Les humains ne sont pas humains parce qu’ils procréent ou parce qu’ils mangent, par cela ils sont animaux. Ce n’est pas dans la nécessité de sa survie que l’humanité se distingue : en cela elle est une espèce animale comme les autres. Le projet révolutionnaire est une proposition de dépassement de ces besoins, de l’obligation et du devoir. Il s’y agit d’organiser la société humaine, non plus en fonction de ces contraintes animales, mais au contraire, en fonction de ce qui l’en libère, de ce qui distingue l’espèce humaine, jouer, parler, jouer. 

La domination des besoins, dans la société moderne, est devenue une tyrannie. Je ne parlerai même pas ici du besoin de marchandise, dont tous mes contemporains savent que ce n’est pas vraiment un besoin, mais agissent comme s’ils l’ignoraient. Mais la contrainte, inhérente aux besoins animaux, est devenue la charpente de notre communauté, étouffant jusqu’à l’imagination d’un monde sans police ; la peur de la précarité augmente dans la même proportion où celle-ci semble reculer ; la communication diminue en proportion du nombre de communicants, comme s’il s’agissait d’un gâteau qu’il faille partager en davantage de parts. Le besoin, attaqué pas à pas, recule pas à pas, dans l’infini. Plus le besoin est poursuivi ainsi, plus il grandit. Mais plus les hommes le poursuivent ainsi, plus ils rapetissent, à l’image de leurs chefs, devenus aujourd’hui des valets fourbes et myopes. Etroitesse, indignité, humiliation et falsification sont les gages outrageants d’un monde qui sera toujours dans le besoin, où l’espèce humaine progresse comme dans du sable mouvant. 

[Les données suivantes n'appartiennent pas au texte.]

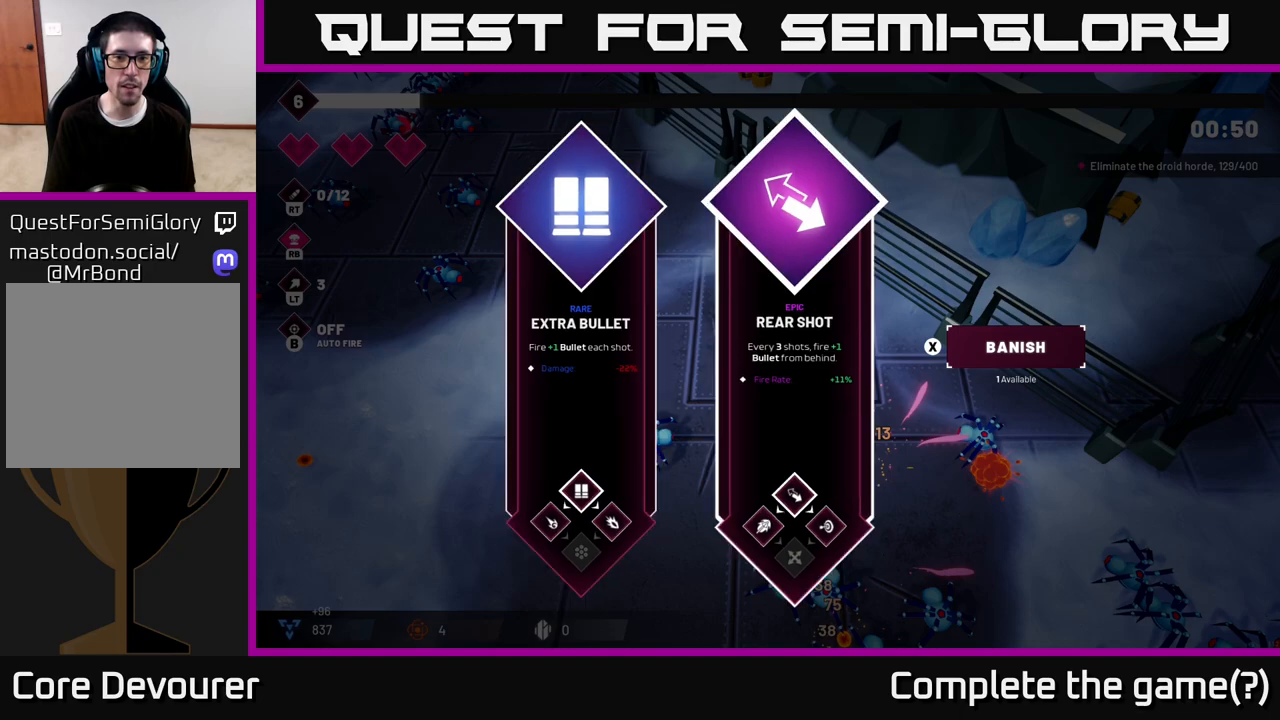
{"buttons": [], "left_stick": "center", "right_stick": "center", "events": [[250, "left_stick", "left"], [433, "left_stick", "center"]]}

La sexualité est un besoin bâtard, né du besoin de reproduction et du plaisir, et le plus souvent orphelin de l’un et l’autre. La sexualité est un néobesoin, résultat laissé pour compte de plusieurs réorganisations et redécoupages de l’activité et des relations humaines, comme le Tchad et le Liban sont les résidus du découpage postcolonial. Et, de ce fait, comme le Tchad et le Liban, la sexualité est un générateur perpétuel de conflits insolubles. C’est la psychologie moderne de Freud, puis de Reich, qui a cristallisé la sexualité en tant que telle, révélant d’abord qu’existait désormais, historiquement, une activité génitale par elle-même, et en elle-même. La théorie de la sexualité s’est d’abord manifestée comme critique du refoulement sexuel. Ainsi, la sexualité elle-même est apparue d’emblée comme un besoin de toujours, que cette théorie n’ambitionnait que de rétablir dans cette dignité. 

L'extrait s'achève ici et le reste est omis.